Occasionally I get a photo with a couple of moments on either side of it. This one on the left is from the Never Mind The Buzzcocks Twitter feed. It's a pretty random snapshot from taping, as most of them are, but it did make me smile. Ayoade is usually the exact opposite of touchy-feely, but there are a couple of shots on either side of this one that make it apparent that he and Fielding were already having a conversation when the shot was taken -- the tap on the arm is not necessary to get his attention, it's just for communication. Ayoade does it to very few other people; the only other one I can bring to mind right now is Chris O'Dowd, usually when both of them are corpsing.

Overall, I quite enjoy being able to read the subtitles on people. If I run into someone else who's good at it too, we can juggle two or three "conversations" at once, which is a very fun game. On the other hand, there is also nothing I can do to stop the data from coming in, which occasionally makes things very difficult to watch.

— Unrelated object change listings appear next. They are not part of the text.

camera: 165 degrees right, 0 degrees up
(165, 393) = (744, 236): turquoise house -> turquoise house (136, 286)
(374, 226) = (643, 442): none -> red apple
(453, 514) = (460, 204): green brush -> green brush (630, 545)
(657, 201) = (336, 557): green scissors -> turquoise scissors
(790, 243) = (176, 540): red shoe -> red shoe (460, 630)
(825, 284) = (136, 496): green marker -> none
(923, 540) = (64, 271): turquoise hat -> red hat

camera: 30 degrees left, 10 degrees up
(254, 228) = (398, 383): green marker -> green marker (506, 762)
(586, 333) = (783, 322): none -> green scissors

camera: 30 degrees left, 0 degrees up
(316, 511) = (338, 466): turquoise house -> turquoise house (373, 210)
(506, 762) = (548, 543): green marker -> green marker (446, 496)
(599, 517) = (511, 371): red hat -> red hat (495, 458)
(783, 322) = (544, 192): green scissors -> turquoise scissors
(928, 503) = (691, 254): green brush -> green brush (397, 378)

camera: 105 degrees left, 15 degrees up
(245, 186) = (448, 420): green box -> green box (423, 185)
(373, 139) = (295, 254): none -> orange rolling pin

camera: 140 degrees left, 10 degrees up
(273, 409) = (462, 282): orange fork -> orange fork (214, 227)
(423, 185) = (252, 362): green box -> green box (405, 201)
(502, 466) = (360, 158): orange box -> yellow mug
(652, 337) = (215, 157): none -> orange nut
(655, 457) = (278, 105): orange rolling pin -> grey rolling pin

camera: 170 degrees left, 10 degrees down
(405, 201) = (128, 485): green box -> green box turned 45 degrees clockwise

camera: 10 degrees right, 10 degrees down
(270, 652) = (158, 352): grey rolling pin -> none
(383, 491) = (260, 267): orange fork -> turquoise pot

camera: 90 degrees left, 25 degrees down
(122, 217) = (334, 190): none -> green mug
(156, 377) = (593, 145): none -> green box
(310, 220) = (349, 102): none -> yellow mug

The metaphorical subtitles are often both spoilerrfic and horrifyingly genre-savvy, IRL, and there have been times when I've seriously had to say to people, "I cannot be around you for a while because this is all going to go horribly wrong Real Soon Now. I know you don't believe me, but please call me when the train wreck has finished happening and I'll help you clean it up." I don't even want to contemplate any of the contenders for the title of Worst Thing I've Ever Spotted, but one of my more recent speed records is from last year, and was something like three hours from him saying, "Let me tell you about this girl I met on OKCupid, she's awesome," to me going, "Are you sure she likes boys?" to her IMing him to let him down nicely. I'd never even clapped eyes on her, and still haven't.

I would change my name to Cassandra, but fuck it. I've already got business cards and I don't feel like reprinting them.